Хилиппа не ожидал такой приветливой встречи. Евсеев-то хорошо знает, что в прежние времена Хилиппа охотней ездил в Каяни, чем в Кемь. Да и торговцы они разного масштаба — один торгует с безменом, а другой — с весами. Или, может, Евсеев думает, что он, как бывало прежде, привез с собой воз дичи? Только не было у Хилиппы в санях теперь дичи. Был один бочонок масла, да и о том он не стал говорить.

— Выпей-ка горячего пунша, — предложил хозяин.

Только после второго стакана, когда перекинулись несколькими словами о том о сем, Хилиппа поинтересовался, как теперь в Кеми идут торговые дела.

— Какая теперь торговля, — прогундосил Евсеев. — Спекуляция сплошная, а не коммерция.

— Раньше-то с деньгами хоть сквозь камень можно было пройти, — заметил Хилиппа, понемногу приближаясь в разговоре к тому, что его наиболее интересовало.

— Раньше деньги были богом торговли, но раньше и власть не так часто менялась, — вздохнул Евсеев.

Сверху, со второго этажа, послышалась музыка. Там играл граммофон и, судя по топоту, танцевали.

— Это дочь моя, — пояснил Евсеев.

Вскоре появилась и сама дочь, раскрасневшаяся молодая барышня. А следом за ней вошла… Хилиппа не поверил своим глазам — Иро!

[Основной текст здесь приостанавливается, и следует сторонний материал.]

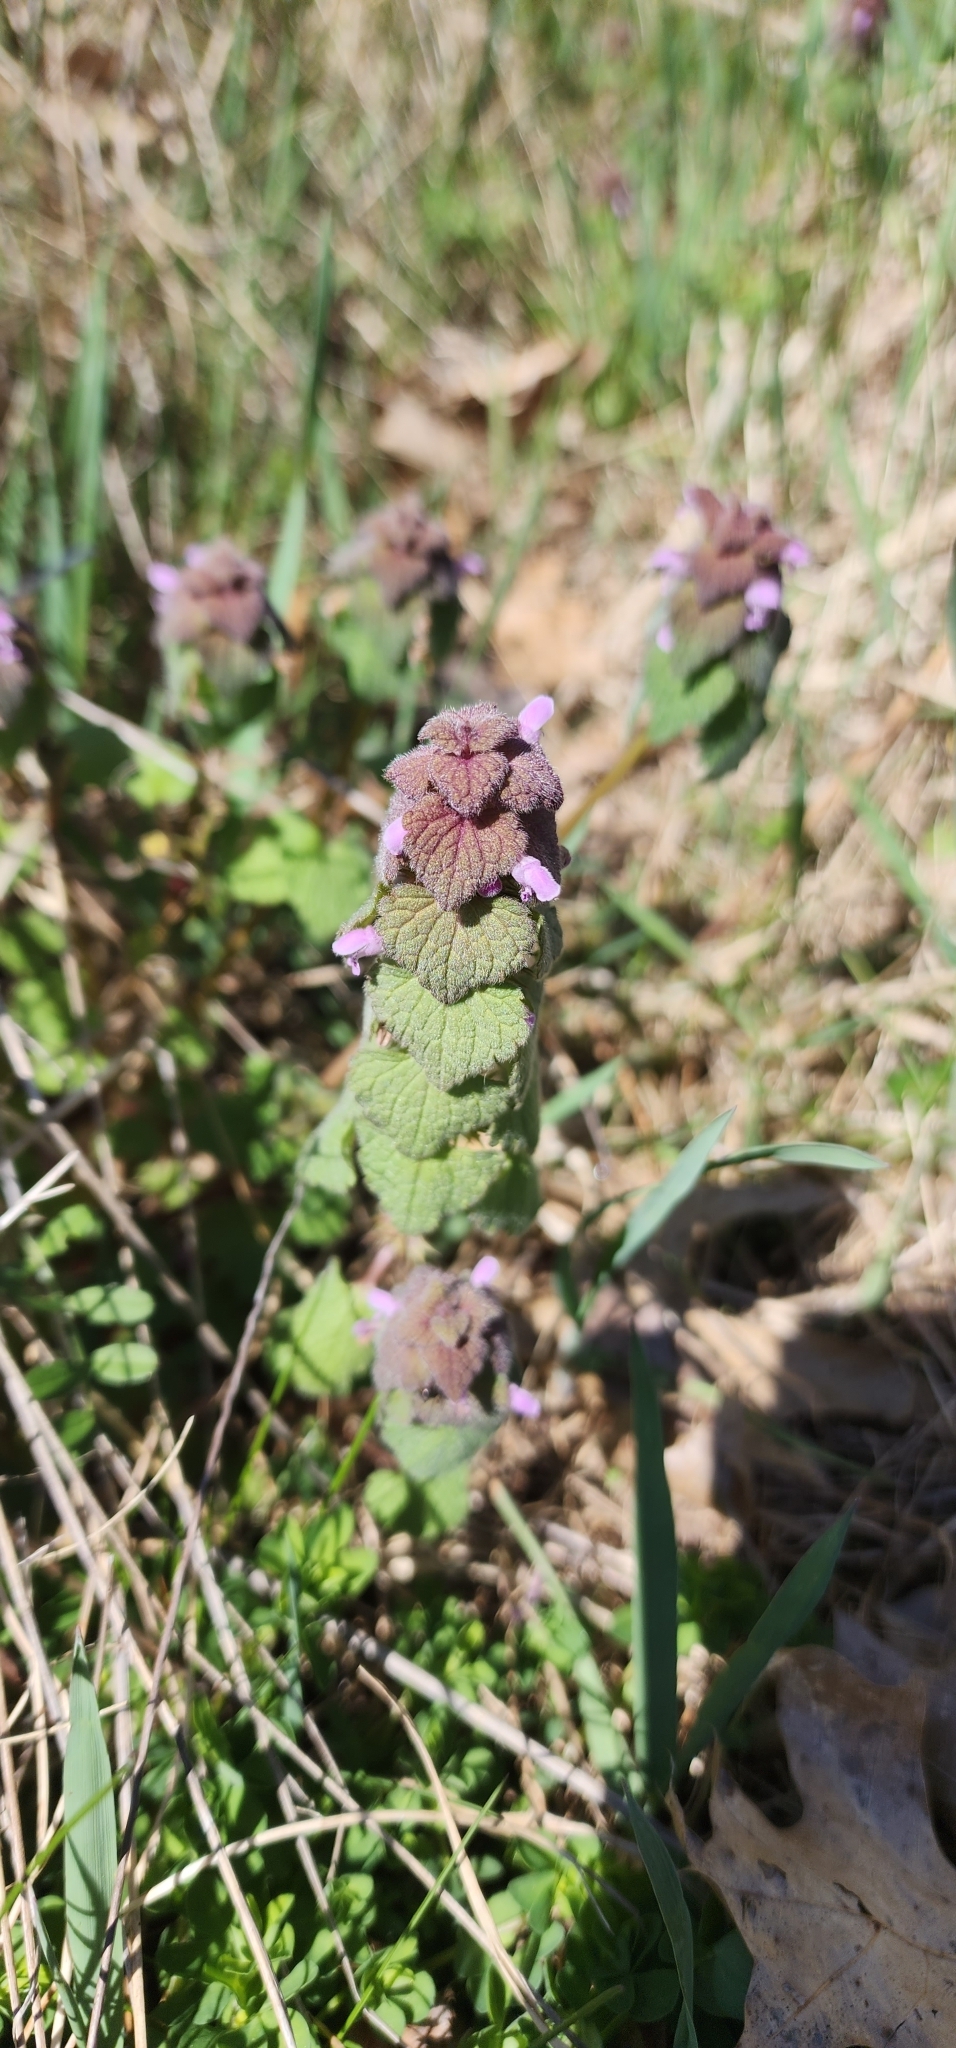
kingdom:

Всего месяц прошел, как Ховатта увез сестру в Кемь, и вот она уже в обществе такой барышни. Да и сама одета, как городская…

Иро тоже смутилась. Даже слова вымолвить не могла. «Стесняется. Все-таки с тестем будущим встретилась», — подумал Хилиппа.

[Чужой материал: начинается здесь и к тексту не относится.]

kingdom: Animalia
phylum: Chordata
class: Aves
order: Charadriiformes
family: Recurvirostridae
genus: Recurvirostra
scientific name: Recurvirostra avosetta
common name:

— Папочка, я возьму самовар? — спросила у Евсеева дочь. — Господа офицеры пожелали пить чай из самовара.

Несколько лет назад у Евсеева жил английский инженер, строивший Мурманскую железную дорогу. Чтобы чувствовать себя на чужбине как дома, он велел в одной из занимаемых им комнат на втором этаже дома поставить настоящий камин. Из-за этого камина капитан Годсон тоже поселился у Евсеева. Он жил в этом доме с того самого дня, когда внезапно оказался в этом городишке. А теперь ему предстояло распроститься с уютной квартирой и уехать на фронт. Он решил отметить свой отъезд и пригласил на прощальный ужин своего начальника полковника Пронсона, старого школьного товарища лесозаводчика Антона Стюарта и своего нового знакомого коменданта Кеми барона Тизенхаузена. На столе под зеленым абажуром горела лампа, и при свете ее хорошо были видны две стрелы, нанесенные цветным карандашом на разостланной на столе карте. Одна из этих стрел проходила через Повенец, нацеливаясь на Медвежью Гору, а другая упиралась острием в Сегежу. Достаточно было взглянуть на карту, чтобы понять, о чем шел разговор.